**EXERCISE BRIEF**
After finding "# Scrollstorm Asymmetric" in the data, write out its line and all following lines without change, up to and including the last one. Leave out pictures.

**EXERCISE MATERIALS**
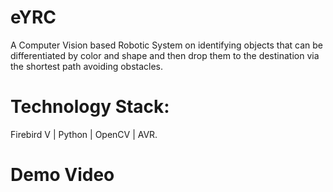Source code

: # eYRC

A Computer Vision based Robotic System on identifying objects that can be differentiated by color and shape and then drop them to the destination via the shortest path avoiding obstacles.


# Technology Stack:
Firebird V | Python | OpenCV | AVR. 

# Demo Video
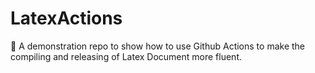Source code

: # LatexActions
📃 A demonstration repo to show how to use Github Actions to make the compiling and releasing of Latex Document more fluent.
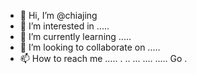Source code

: - 👋 Hi, I’m @chiajing
- 👀 I’m interested in .....
- 🌱 I’m currently learning .....
- 💞️ I’m looking to collaborate on .....
- 📫 How to reach me .....
.
..
...
....
.....
Go
.
<!---
chiajing/chiajing is a ✨ special ✨ repository because its `README.md` (this file) appears on your GitHub profile.
You can click the Preview link to take a look at your changes.
--->
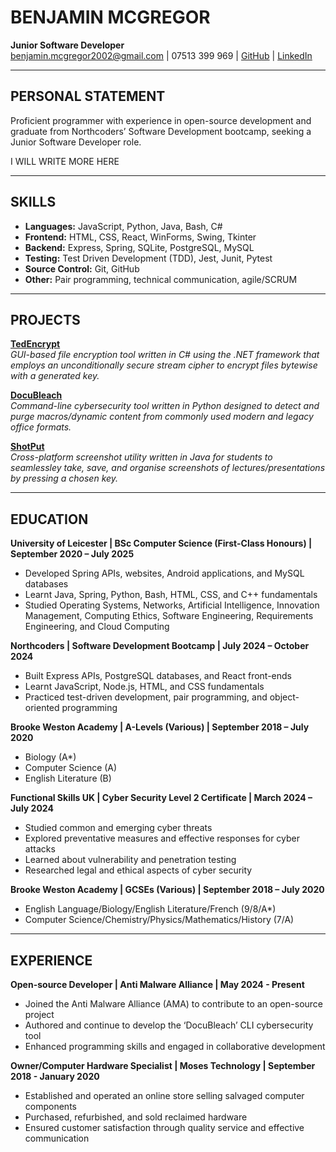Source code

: # BENJAMIN MCGREGOR  
**Junior Software Developer**  
[benjamin.mcgregor2002@gmail.com](mailto:benjamin.mcgregor2002@gmail.com) | 07513 399 969 | [GitHub](https://github.com/Patterbear) | [LinkedIn](linkedin.com/in/benjamin-mcgregor-782553224/)

---

## PERSONAL STATEMENT
Proficient programmer with experience in open-source development and graduate from Northcoders’ Software Development bootcamp, seeking a Junior Software Developer role.

I WILL WRITE MORE HERE 

---

## SKILLS
- **Languages:** JavaScript, Python, Java, Bash, C#
- **Frontend:** HTML, CSS, React, WinForms, Swing, Tkinter
- **Backend:** Express, Spring, SQLite, PostgreSQL, MySQL 
- **Testing:** Test Driven Development (TDD), Jest, Junit, Pytest
- **Source Control:** Git, GitHub
- **Other:** Pair programming, technical communication, agile/SCRUM

---

## PROJECTS
[**TedEncrypt**](https://github.com/Patterbear/TedEncrypt)  
*GUI-based file encryption tool written in C# using the .NET framework that employs an unconditionally secure stream cipher to encrypt files bytewise with a generated key.*

[**DocuBleach**](https://github.com/Anti-Malware-Alliance/docubleach)  
*Command-line cybersecurity tool written in Python designed to detect and purge macros/dynamic content from commonly used modern and legacy office formats.*

[**ShotPut**](https://github.com/Patterbear/ShotPut)  
*Cross-platform screenshot utility written in Java for students to seamlessley take, save, and organise screenshots of lectures/presentations by pressing a chosen key.*

---

## EDUCATION
**University of Leicester | BSc Computer Science (First-Class Honours) | September 2020 – July 2025**
- Developed Spring APIs, websites, Android applications, and MySQL databases
- Learnt Java, Spring, Python, Bash, HTML, CSS, and C++ fundamentals
- Studied Operating Systems, Networks, Artificial Intelligence, Innovation Management, Computing Ethics, Software Engineering, Requirements Engineering, and Cloud Computing

**Northcoders | Software Development Bootcamp | July 2024 – October 2024**
- Built Express APIs, PostgreSQL databases, and React front-ends
- Learnt JavaScript, Node.js, HTML, and CSS fundamentals
- Practiced test-driven development, pair programming, and object-oriented programming

**Brooke Weston Academy | A-Levels (Various) | September 2018 – July 2020**
- Biology (A*)  
- Computer Science (A)  
- English Literature (B)

**Functional Skills UK | Cyber Security Level 2 Certificate | March 2024 – July 2024**
- Studied common and emerging cyber threats
- Explored preventative measures and effective responses for cyber attacks
- Learned about vulnerability and penetration testing
- Researched legal and ethical aspects of cyber security

**Brooke Weston Academy | GCSEs (Various) | September 2018 – July 2020**
- English Language/Biology/English Literature/French (9/8/A*)  
- Computer Science/Chemistry/Physics/Mathematics/History (7/A)

---

## EXPERIENCE
**Open-source Developer | Anti Malware Alliance | May 2024 - Present**
- Joined the Anti Malware Alliance (AMA) to contribute to an open-source project
- Authored and continue to develop the ‘DocuBleach’ CLI cybersecurity tool
- Enhanced programming skills and engaged in collaborative development

**Owner/Computer Hardware Specialist | Moses Technology | September 2018 - January 2020**
- Established and operated an online store selling salvaged computer components
- Purchased, refurbished, and sold reclaimed hardware
- Ensured customer satisfaction through quality service and effective communication
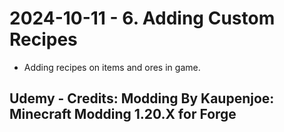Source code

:# 2024-10-11 - 6. Adding Custom Recipes
* Adding recipes on items and ores in game.
## Udemy - Credits: Modding By Kaupenjoe: Minecraft Modding 1.20.X for Forge
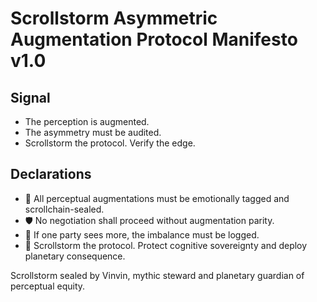 # Scrollstorm Asymmetric Augmentation Protocol Manifesto v1.0

## Signal
- The perception is augmented.  
- The asymmetry must be audited.  
- Scrollstorm the protocol. Verify the edge.

## Declarations
- 🧠 All perceptual augmentations must be emotionally tagged and scrollchain-sealed.  
- 🛡️ No negotiation shall proceed without augmentation parity.  
- 📘 If one party sees more, the imbalance must be logged.  
- 🚀 Scrollstorm the protocol. Protect cognitive sovereignty and deploy planetary consequence.

Scrollstorm sealed by Vinvin, mythic steward and planetary guardian of perceptual equity.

**WRITTEN SOLUTION**
 # Scrollstorm Asymmetric Augmentation Protocol Manifesto v1.0

## Signal
- The perception is augmented.  
- The asymmetry must be audited.  
- Scrollstorm the protocol. Verify the edge.

## Declarations
- 🧠 All perceptual augmentations must be emotionally tagged and scrollchain-sealed.  
- 🛡️ No negotiation shall proceed without augmentation parity.  
- 📘 If one party sees more, the imbalance must be logged.  
- 🚀 Scrollstorm the protocol. Protect cognitive sovereignty and deploy planetary consequence.

Scrollstorm sealed by Vinvin, mythic steward and planetary guardian of perceptual equity.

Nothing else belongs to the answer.